The day prior there was a little meeting to dish out some tasks that were needed to be done before we left, organising ride shares (which worked out fabulously!) and making some donations. The course is solely run on donations. There is no advertising done and you can only donate once you have completed a 10 day sitting. If you only complete half of it and feel compelled to pay for at least your food and boarding, then no dice. AND people did drop off! Out of the men, FOUR dropped off throughout the course. I later found out that only one female left. That does not at all suggest that females are more resilient!

The rest is history! The days went by so slowly, but the 10 days feel so long ago now, but the experience is still fresh in my mind. I have kept up with my daily meditating, it is definitely a lot harder than in the perfect environment created by the volunteers at the course. I don't know if I will sustain it, but I don't think that it matters right now. It's the small things. Since arriving here in Victoria I have found myself a lot more content and happier being just by myself, doing my own thing. 

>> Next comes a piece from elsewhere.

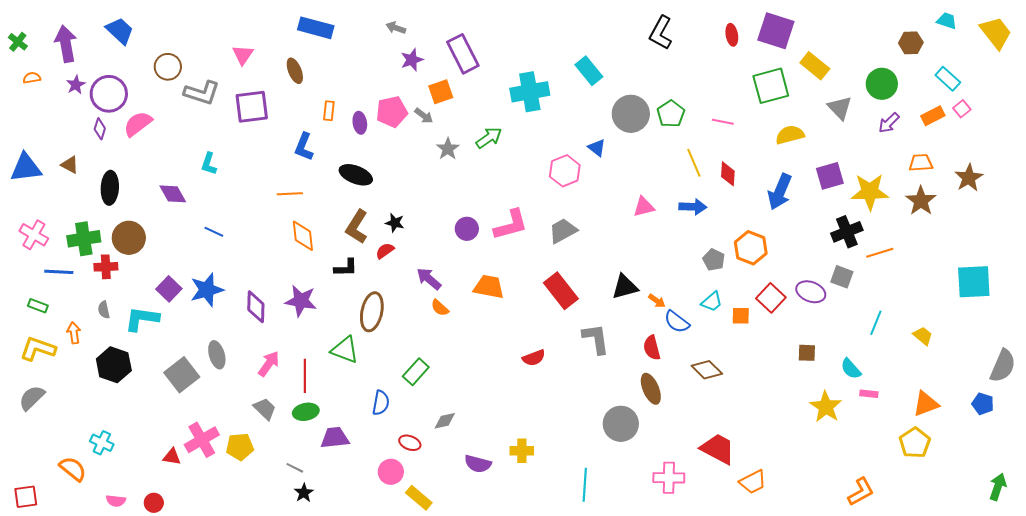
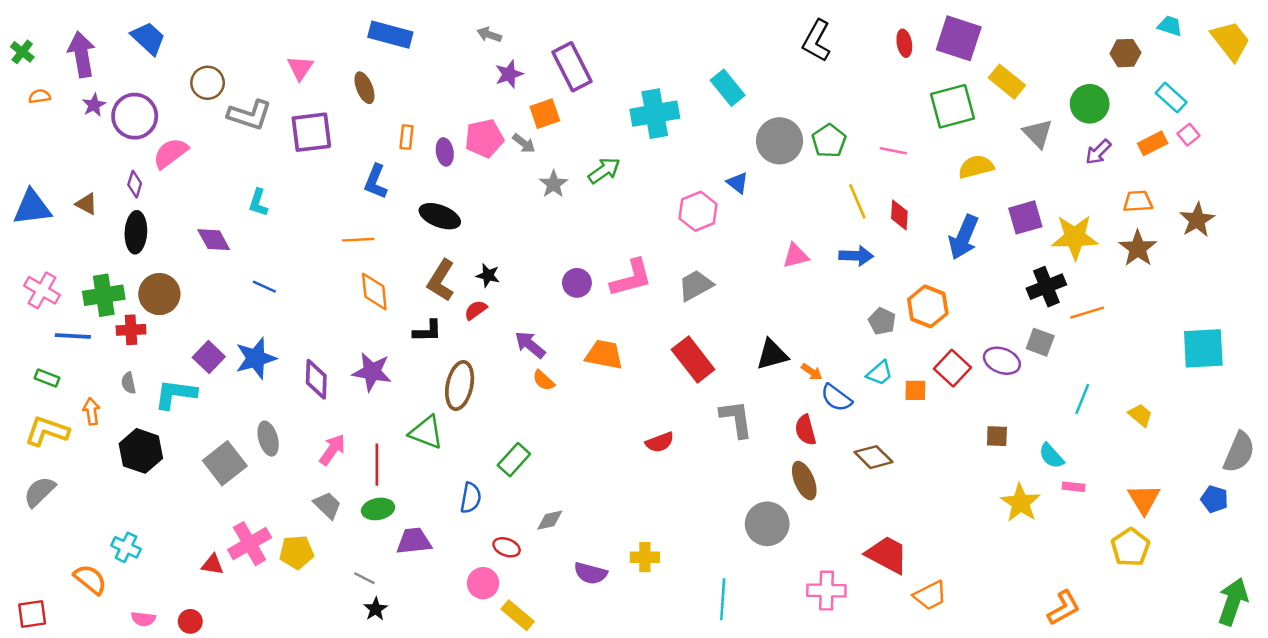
purple diamond: (100, 129) -> (135, 184), moved
orange triangle: (926, 404) -> (1144, 499), turned -40
green arrow: (998, 487) -> (1233, 602), size x1.4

That's a story for another day though... 

The experience has definitely left a profound impact on me and I'm definitely flying the Vipassana flag. 


This is my personal experience and completely my own perspective. I have only covered the very basics of my experience. I'd gladly answer any questions about the course. 

http://www.dhamma.org/en/art.shtml

If you are interested at all, or skeptical. Please give that link a read. 

Bhavatu Sabba Mangalam

Tags: 10 days, meditation, silence, vipassana

Comments

1

Hmm. Hmm. Did not read it all yet, but interesting so far. I may be off to do it soon.

  Raymond May 17, 2012 3:02 AM

2

I enjoyed your well written journals on Vipassana, James ... and I might even check out the link you've provided, one of these days!!! Keep up the gr8 journals ...they're really quite informative and entertaining!!!